Ok, this may be back on the old Countryside forum, but I remember someone on the goat forum who ordered from a woman who sold milking machines which were made for goats, gave great customer service, etc. Seemed like they ran about 650.00 or so. I'm thinking maybe it was Westwood? Or the gal who lived not too far from him? Anyone remember who that might be? I know it was a lot less than one from Hogger, etc. If I have time to do some searching through the old archives, I'll post what I find if no one remembers. Jan in CO


----------



## Elizabeth2 (Jun 8, 2002)

I remember that Westwood was building and selling machines a year or so back, but thought he wasn't any more?
Vicki, I will PM you later about your offer!
Jan, thanks for the feedback on the EZ milker.

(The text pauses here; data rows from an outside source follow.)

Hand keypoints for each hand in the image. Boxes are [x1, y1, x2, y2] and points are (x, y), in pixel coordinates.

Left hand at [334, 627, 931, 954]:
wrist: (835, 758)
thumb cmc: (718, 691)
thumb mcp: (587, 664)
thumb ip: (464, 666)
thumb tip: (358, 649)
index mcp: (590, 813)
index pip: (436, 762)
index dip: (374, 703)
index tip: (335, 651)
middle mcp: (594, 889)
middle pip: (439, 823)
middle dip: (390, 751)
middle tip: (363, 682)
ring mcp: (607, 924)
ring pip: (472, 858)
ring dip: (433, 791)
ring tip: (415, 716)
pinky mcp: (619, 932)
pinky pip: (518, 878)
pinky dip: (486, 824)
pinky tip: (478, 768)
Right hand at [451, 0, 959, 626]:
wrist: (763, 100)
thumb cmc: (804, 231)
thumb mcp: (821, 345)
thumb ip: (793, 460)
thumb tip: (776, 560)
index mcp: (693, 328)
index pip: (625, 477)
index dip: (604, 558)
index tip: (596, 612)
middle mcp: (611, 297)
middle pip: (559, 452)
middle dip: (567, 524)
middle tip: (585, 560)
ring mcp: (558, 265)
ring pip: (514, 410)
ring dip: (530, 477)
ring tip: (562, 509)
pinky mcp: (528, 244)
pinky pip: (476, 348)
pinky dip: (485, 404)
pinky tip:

That makes sense. I may give it a try, since the does I want the machine for have those tiny teats (although in a week's time they've already gotten easier to milk!)


----------



## Sbrock (Oct 25, 2006)

Jan in CO said:


> Ok, I'm the one who posted about the EZ milker problem with one of my first fresheners. I do believe, now that it was MY error, and that when I put the flange deal over her teat, I wasn't aware that the hole where the vacuum sucks was against the center of her rather large teat. She ended up with a huge, swollen, and bruised teat.
> 
> Jan in CO


You can put a Silicone liner in the teat cup now, just like in a standard milker. They have them sized (and comparably priced) for both large teaters and little teaters.


----------



## moonspinner (Jul 2, 2002)

I swear, I learn something every day at this forum. Silicone liners! Stacy, have you used this milker?


----------



## DocM (Oct 18, 2006)

I remember the entire thread on the ez milker - has anyone actually used it (with the new silicone liners?). It seemed like it got off track and onto another brand, but after looking at their website, I'm specifically interested in how what goat owners have to say about it.


----------



## Sbrock (Oct 25, 2006)

I have it, but haven't used it yet... I'm also trying to make an adapter for it so I can hook it up to a large milk pail rather than have the bottle right under the goat.


----------



## widfam (Mar 19, 2006)

www.goatlinks.com/perrys Perrys Milkers

I have not used any but the prices seem fair. If you call or email them they will mail you more info with pictures, descriptions and prices


----------



## Elizabeth2 (Jun 8, 2002)

Thanks widfam; I emailed them!
Elizabeth


----------